I have love for one of my rapists—the mercy is a stain
I’ve scrubbed and scrubbed. It’s permanent. I don’t wear it,
but I don’t throw it out either. When I watched
the eulogies, I stayed quiet, respectful of death’s
authority. I know better than to scream out for help
when it’s behind you, panting on your neck.
I know its lullaby too—it rocks you to sleep, cooing,
promising escape, to end all pain, to be, finally and fiercely,
loved. The rapist died and I wanted someone
to hug me. The rapist died and I looked
at parts of me that I wanted to amputate.

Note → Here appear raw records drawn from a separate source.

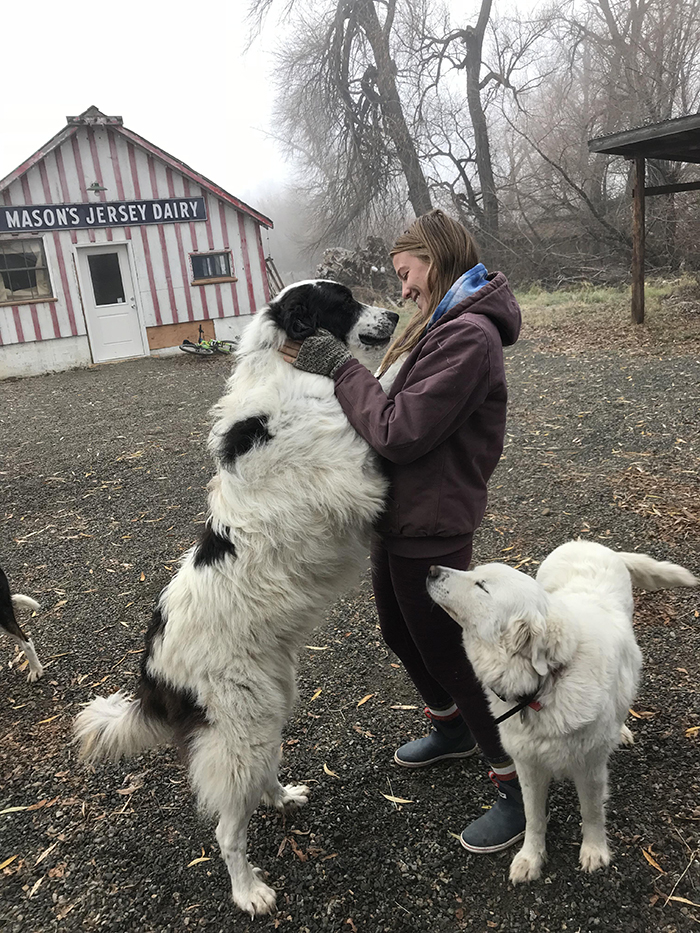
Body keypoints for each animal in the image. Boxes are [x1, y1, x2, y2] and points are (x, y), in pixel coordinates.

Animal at [75, 280, 400, 912]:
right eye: (341, 301)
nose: (398, 313)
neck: (290, 371)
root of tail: (151, 674)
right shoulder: (359, 475)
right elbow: (390, 391)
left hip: (267, 705)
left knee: (260, 776)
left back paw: (280, 795)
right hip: (238, 727)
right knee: (228, 830)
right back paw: (249, 891)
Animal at [424, 540, 696, 880]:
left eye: (482, 586)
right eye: (474, 574)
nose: (431, 569)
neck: (545, 685)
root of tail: (587, 542)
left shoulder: (590, 768)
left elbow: (591, 812)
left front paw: (594, 850)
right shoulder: (527, 765)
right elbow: (533, 817)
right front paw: (530, 858)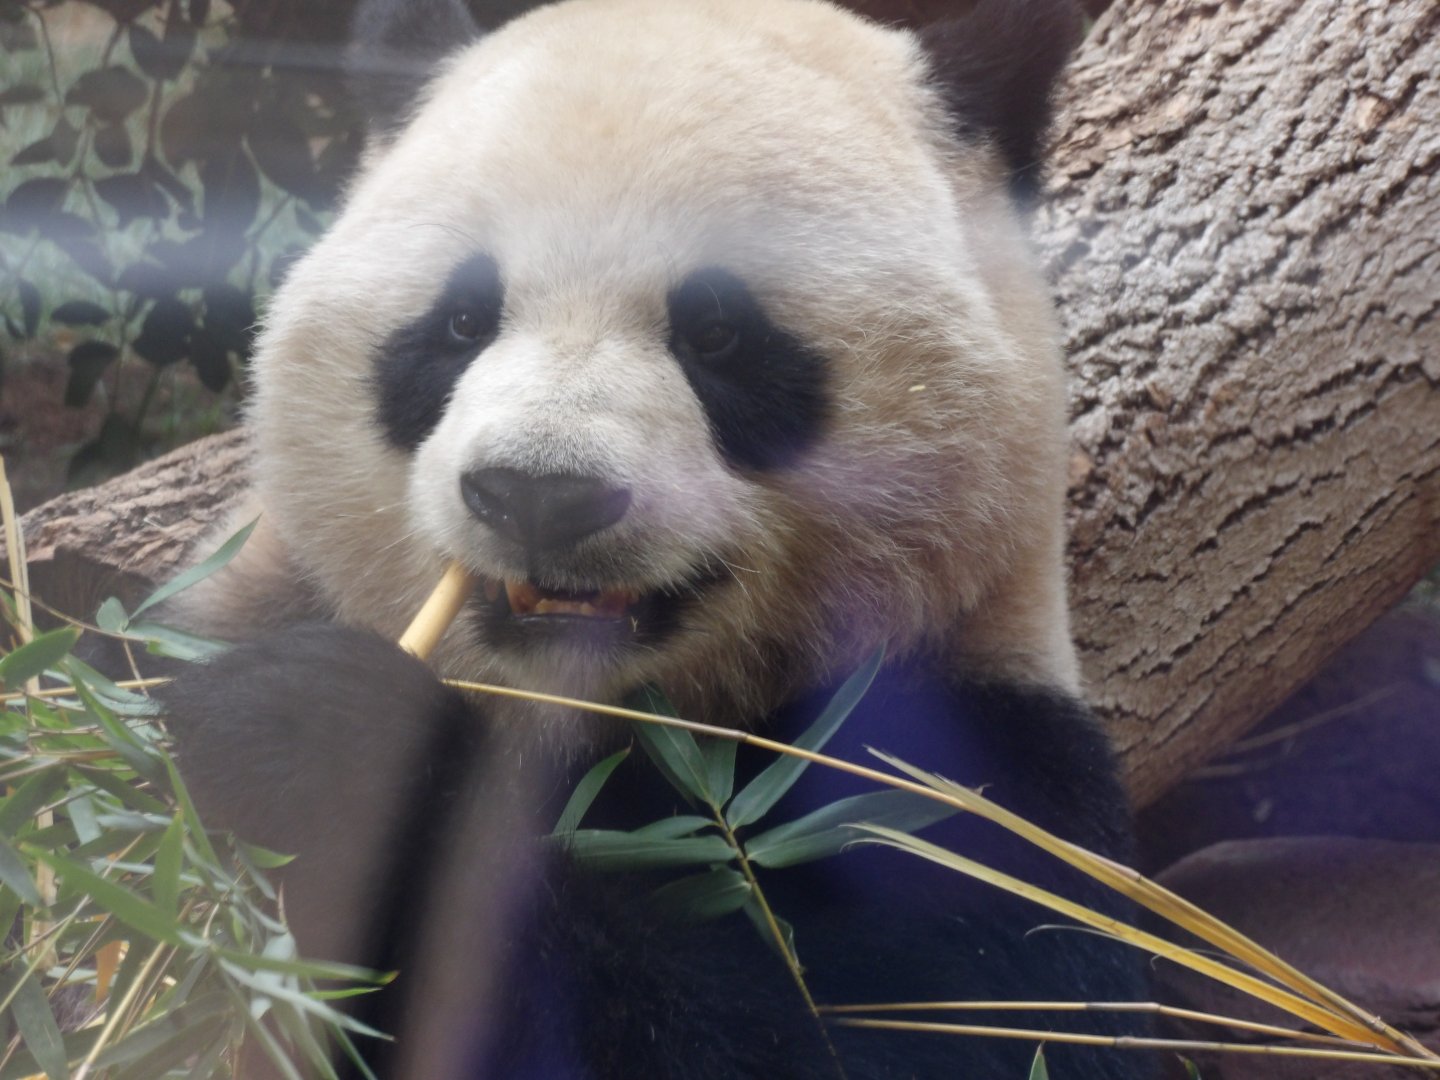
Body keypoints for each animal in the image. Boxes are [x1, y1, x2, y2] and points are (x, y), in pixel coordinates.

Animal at [159, 0, 1159, 1076]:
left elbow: (970, 1027)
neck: (570, 715)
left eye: (717, 332)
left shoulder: (962, 781)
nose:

The rapist died and I wanted to say rapist, but the word
was censored from desecrating a sacred name.
It’s not wrong—it’s that we are too childlike
to understand that holy and horror can wear
the same face. Take me, for example:
when the apocalypse came, I split in two.
The dead girl and the survivor. I chained
my corpse to me and dragged her through my battles.
She was so horrifying that even the monsters
stayed away. The love did too. That is how I lived.
The rapist died and I want you to love the dead
part of me too. She won’t hurt you or even speak—
tongues and teeth are for the living.